What to do
Leaving the pictures aside, write out the whole listing below exactly.

Data provided
┌────────
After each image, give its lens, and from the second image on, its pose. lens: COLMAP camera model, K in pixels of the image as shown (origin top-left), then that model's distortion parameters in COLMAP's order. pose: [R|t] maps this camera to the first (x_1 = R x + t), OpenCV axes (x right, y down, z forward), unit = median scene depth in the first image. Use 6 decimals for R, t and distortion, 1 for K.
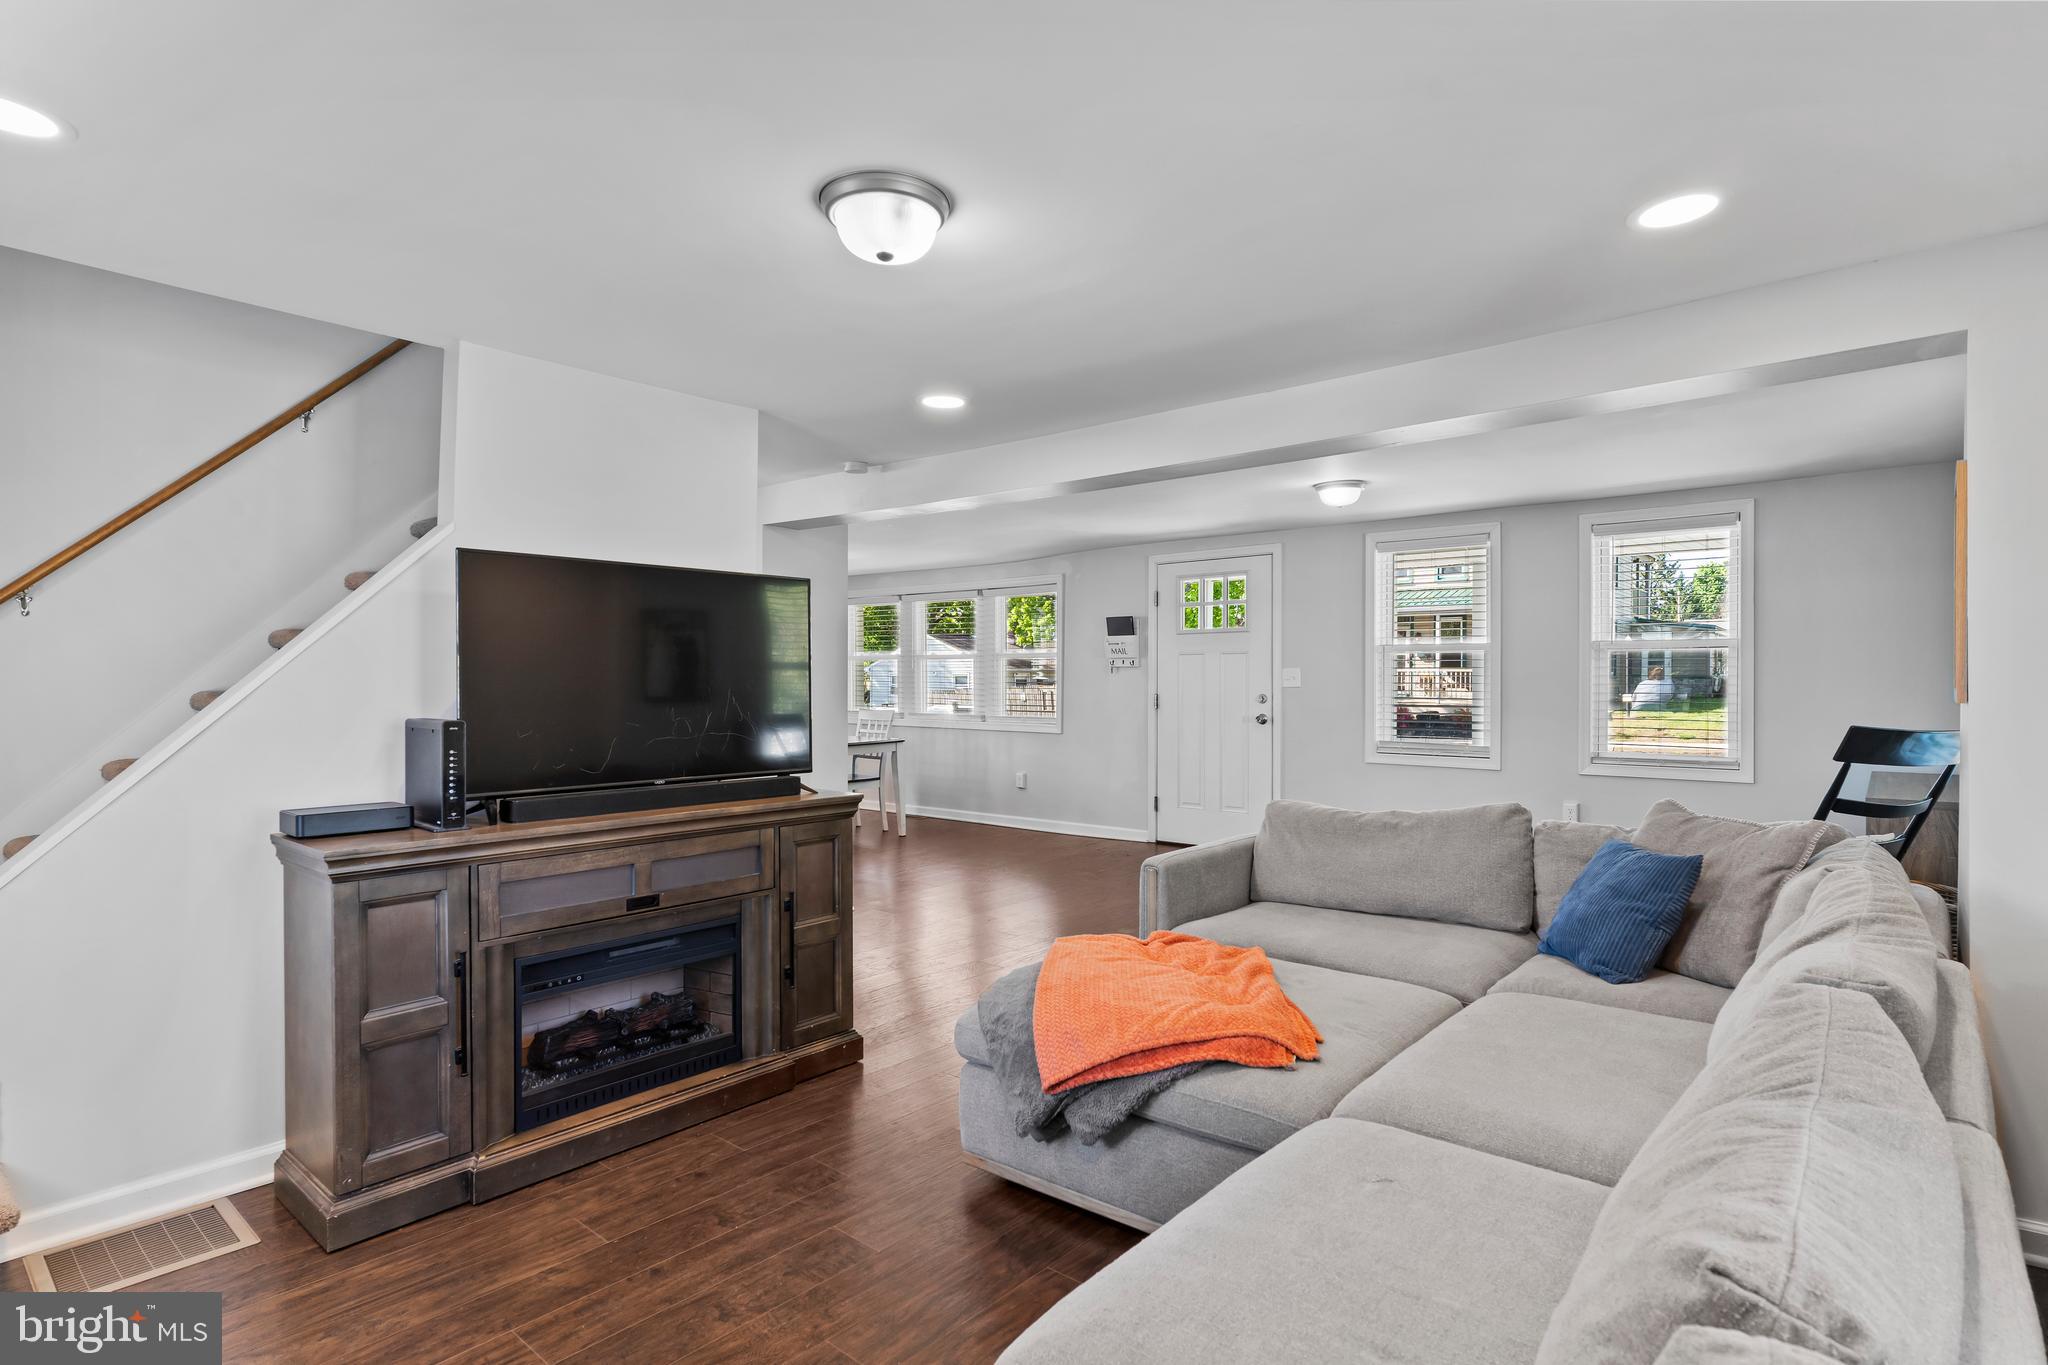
lens RADIAL K [[1043.7, 0, 1021.5], [0, 1043.7, 683.6], [0, 0, 1]] dist [-0.005236, 0.000826]
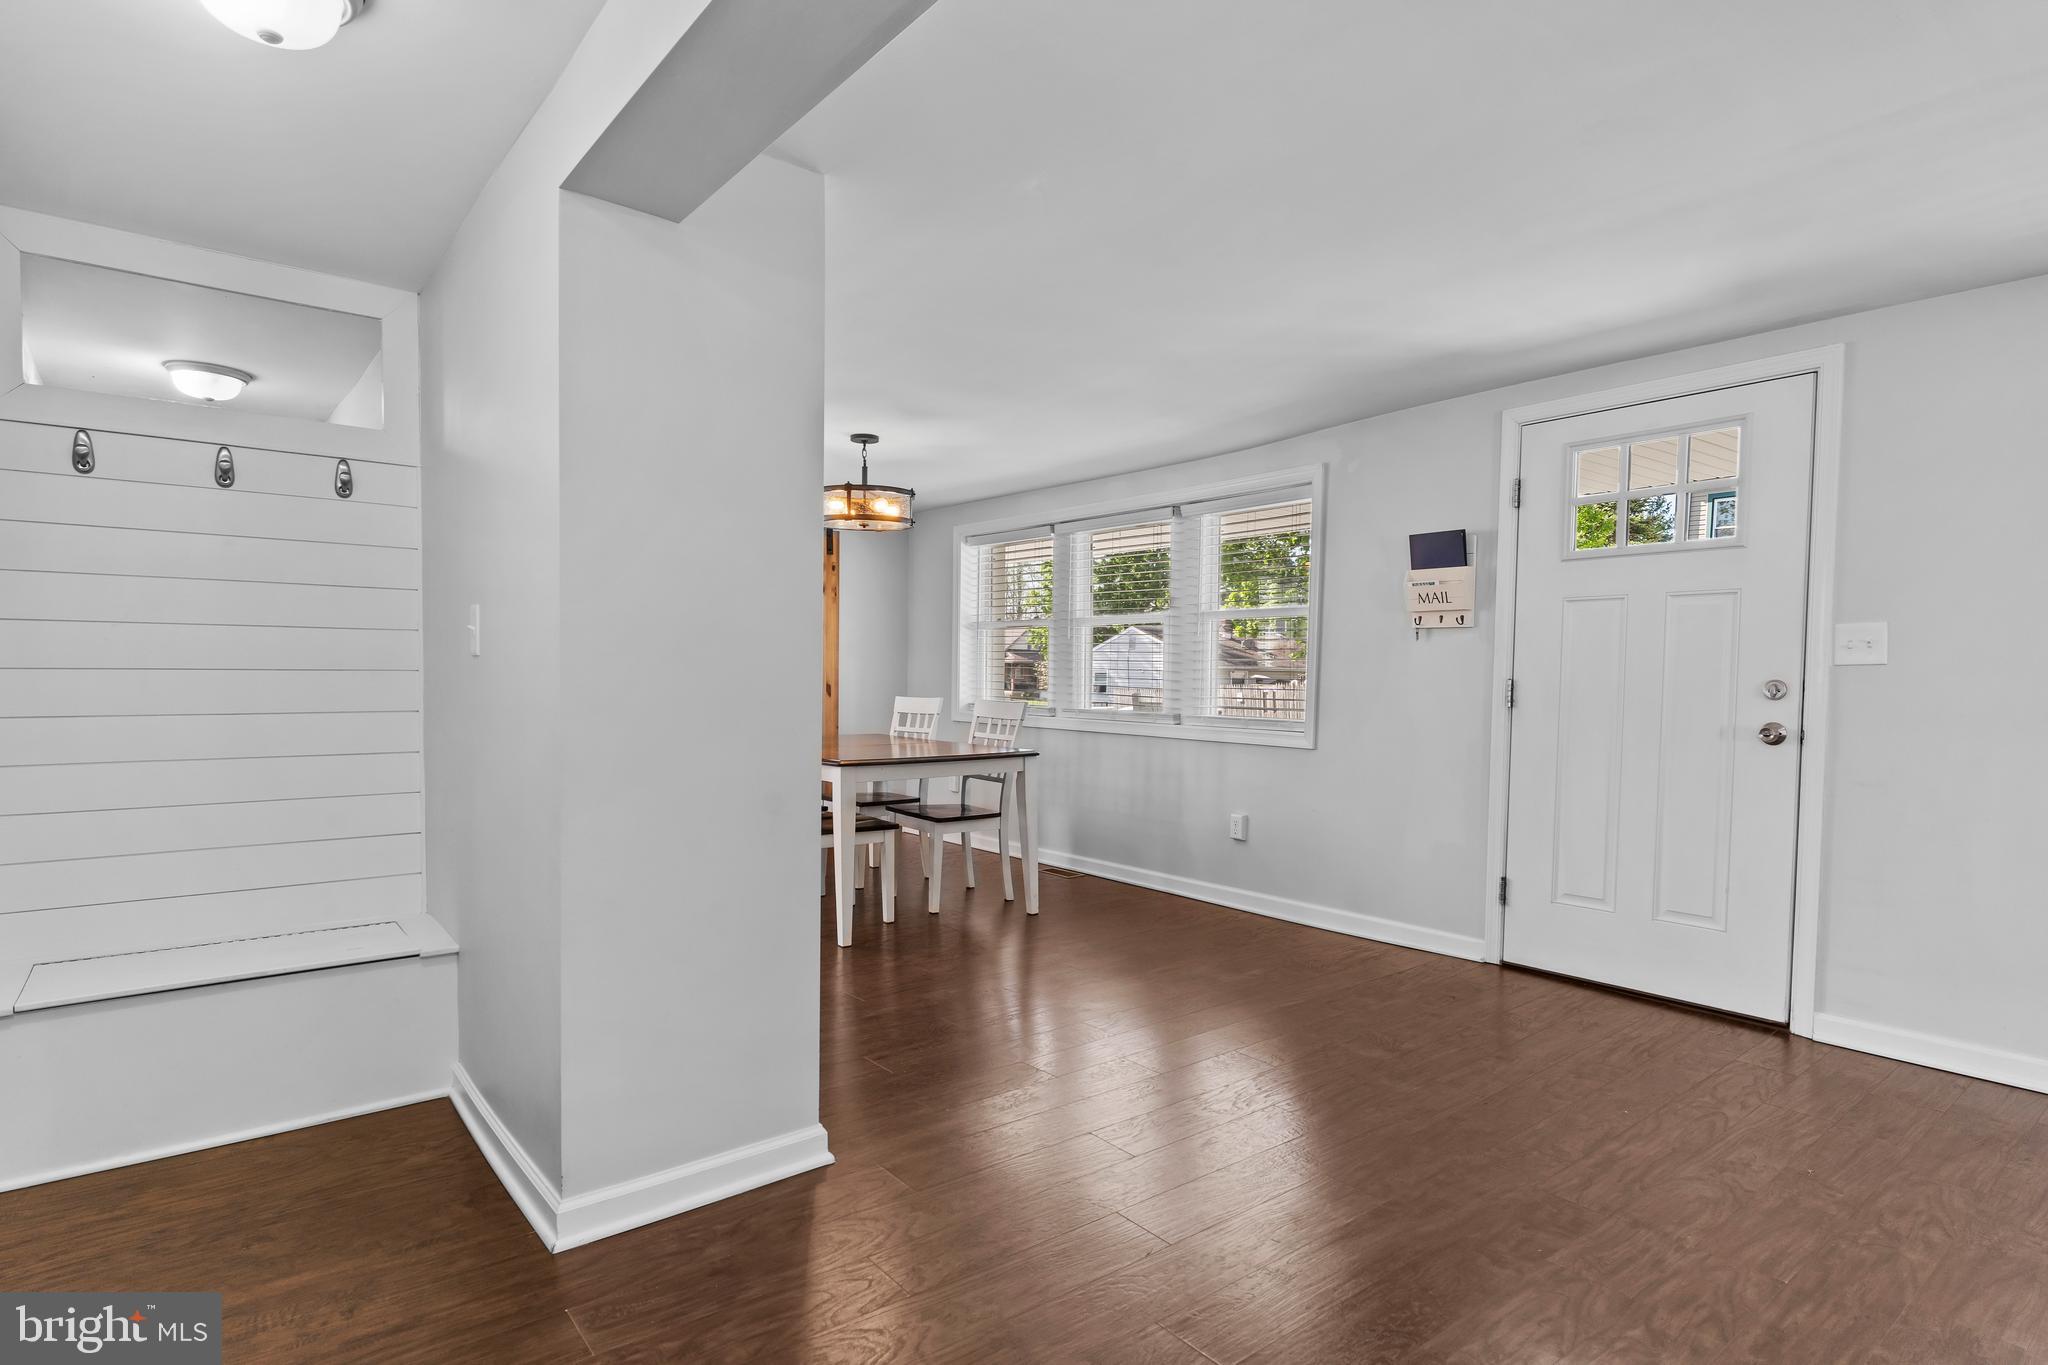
lens RADIAL K [[1058.6, 0, 1029.5], [0, 1058.6, 721.8], [0, 0, 1]] dist [-0.001385, 0.000118]
pose [[0.981110, 0.023439, -0.192025, -0.002991], [-0.016685, 0.999186, 0.036715, 0.014435], [0.192729, -0.032817, 0.980703, 0.404632]]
└────────
Response box
After each image, give its lens, and from the second image on, its pose. lens: COLMAP camera model, K in pixels of the image as shown (origin top-left), then that model's distortion parameters in COLMAP's order. pose: [R|t] maps this camera to the first (x_1 = R x + t), OpenCV axes (x right, y down, z forward), unit = median scene depth in the first image. Use 6 decimals for R, t and distortion, 1 for K.
lens RADIAL K [[1043.7, 0, 1021.5], [0, 1043.7, 683.6], [0, 0, 1]] dist [-0.005236, 0.000826]
lens RADIAL K [[1058.6, 0, 1029.5], [0, 1058.6, 721.8], [0, 0, 1]] dist [-0.001385, 0.000118]
pose [[0.981110, 0.023439, -0.192025, -0.002991], [-0.016685, 0.999186, 0.036715, 0.014435], [0.192729, -0.032817, 0.980703, 0.404632]]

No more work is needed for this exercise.